=== Begin Enclosure ===

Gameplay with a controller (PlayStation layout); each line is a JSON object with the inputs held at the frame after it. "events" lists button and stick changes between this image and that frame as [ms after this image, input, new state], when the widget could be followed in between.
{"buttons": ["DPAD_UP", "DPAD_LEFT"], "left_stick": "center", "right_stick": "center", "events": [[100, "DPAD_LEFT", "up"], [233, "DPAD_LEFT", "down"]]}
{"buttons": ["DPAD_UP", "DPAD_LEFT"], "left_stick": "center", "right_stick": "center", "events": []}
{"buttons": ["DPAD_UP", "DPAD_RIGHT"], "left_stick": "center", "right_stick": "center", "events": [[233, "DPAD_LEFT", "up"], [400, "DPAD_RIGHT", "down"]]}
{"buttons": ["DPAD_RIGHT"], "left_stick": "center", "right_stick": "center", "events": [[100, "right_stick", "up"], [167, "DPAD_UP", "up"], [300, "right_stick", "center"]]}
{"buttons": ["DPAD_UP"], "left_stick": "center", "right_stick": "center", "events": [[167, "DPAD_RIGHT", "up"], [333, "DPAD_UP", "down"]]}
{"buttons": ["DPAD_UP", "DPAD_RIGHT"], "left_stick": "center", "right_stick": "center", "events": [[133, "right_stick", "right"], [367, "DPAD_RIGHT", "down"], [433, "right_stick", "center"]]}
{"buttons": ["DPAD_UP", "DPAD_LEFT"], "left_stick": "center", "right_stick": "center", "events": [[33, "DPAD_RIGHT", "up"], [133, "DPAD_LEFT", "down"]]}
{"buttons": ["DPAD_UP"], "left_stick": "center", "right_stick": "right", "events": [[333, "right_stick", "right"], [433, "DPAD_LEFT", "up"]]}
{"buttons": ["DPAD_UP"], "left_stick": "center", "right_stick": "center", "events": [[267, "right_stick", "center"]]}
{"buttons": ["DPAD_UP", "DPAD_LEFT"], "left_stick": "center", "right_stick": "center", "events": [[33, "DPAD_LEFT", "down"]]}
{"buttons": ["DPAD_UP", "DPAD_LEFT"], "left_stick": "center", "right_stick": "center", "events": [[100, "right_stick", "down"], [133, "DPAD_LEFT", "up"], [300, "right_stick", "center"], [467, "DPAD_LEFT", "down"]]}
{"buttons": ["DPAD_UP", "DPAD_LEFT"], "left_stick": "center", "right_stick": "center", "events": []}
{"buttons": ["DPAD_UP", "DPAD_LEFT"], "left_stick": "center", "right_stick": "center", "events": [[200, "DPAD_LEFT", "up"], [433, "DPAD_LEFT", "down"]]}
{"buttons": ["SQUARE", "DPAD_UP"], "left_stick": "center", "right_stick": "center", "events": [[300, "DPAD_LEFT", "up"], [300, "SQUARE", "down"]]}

=== End Enclosure ===

Above are the entries; give them back verbatim.

**Task solution**
Gameplay with a controller (PlayStation layout); each line is a JSON object with the inputs held at the frame after it. "events" lists button and stick changes between this image and that frame as [ms after this image, input, new state], when the widget could be followed in between.
{"buttons": ["DPAD_UP", "DPAD_LEFT"], "left_stick": "center", "right_stick": "center", "events": [[100, "DPAD_LEFT", "up"], [233, "DPAD_LEFT", "down"]]}
{"buttons": ["DPAD_UP", "DPAD_LEFT"], "left_stick": "center", "right_stick": "center", "events": []}
{"buttons": ["DPAD_UP", "DPAD_RIGHT"], "left_stick": "center", "right_stick": "center", "events": [[233, "DPAD_LEFT", "up"], [400, "DPAD_RIGHT", "down"]]}
{"buttons": ["DPAD_RIGHT"], "left_stick": "center", "right_stick": "center", "events": [[100, "right_stick", "up"], [167, "DPAD_UP", "up"], [300, "right_stick", "center"]]}
{"buttons": ["DPAD_UP"], "left_stick": "center", "right_stick": "center", "events": [[167, "DPAD_RIGHT", "up"], [333, "DPAD_UP", "down"]]}
{"buttons": ["DPAD_UP", "DPAD_RIGHT"], "left_stick": "center", "right_stick": "center", "events": [[133, "right_stick", "right"], [367, "DPAD_RIGHT", "down"], [433, "right_stick", "center"]]}
{"buttons": ["DPAD_UP", "DPAD_LEFT"], "left_stick": "center", "right_stick": "center", "events": [[33, "DPAD_RIGHT", "up"], [133, "DPAD_LEFT", "down"]]}
{"buttons": ["DPAD_UP"], "left_stick": "center", "right_stick": "right", "events": [[333, "right_stick", "right"], [433, "DPAD_LEFT", "up"]]}
{"buttons": ["DPAD_UP"], "left_stick": "center", "right_stick": "center", "events": [[267, "right_stick", "center"]]}
{"buttons": ["DPAD_UP", "DPAD_LEFT"], "left_stick": "center", "right_stick": "center", "events": [[33, "DPAD_LEFT", "down"]]}
{"buttons": ["DPAD_UP", "DPAD_LEFT"], "left_stick": "center", "right_stick": "center", "events": [[100, "right_stick", "down"], [133, "DPAD_LEFT", "up"], [300, "right_stick", "center"], [467, "DPAD_LEFT", "down"]]}
{"buttons": ["DPAD_UP", "DPAD_LEFT"], "left_stick": "center", "right_stick": "center", "events": []}
{"buttons": ["DPAD_UP", "DPAD_LEFT"], "left_stick": "center", "right_stick": "center", "events": [[200, "DPAD_LEFT", "up"], [433, "DPAD_LEFT", "down"]]}
{"buttons": ["SQUARE", "DPAD_UP"], "left_stick": "center", "right_stick": "center", "events": [[300, "DPAD_LEFT", "up"], [300, "SQUARE", "down"]]}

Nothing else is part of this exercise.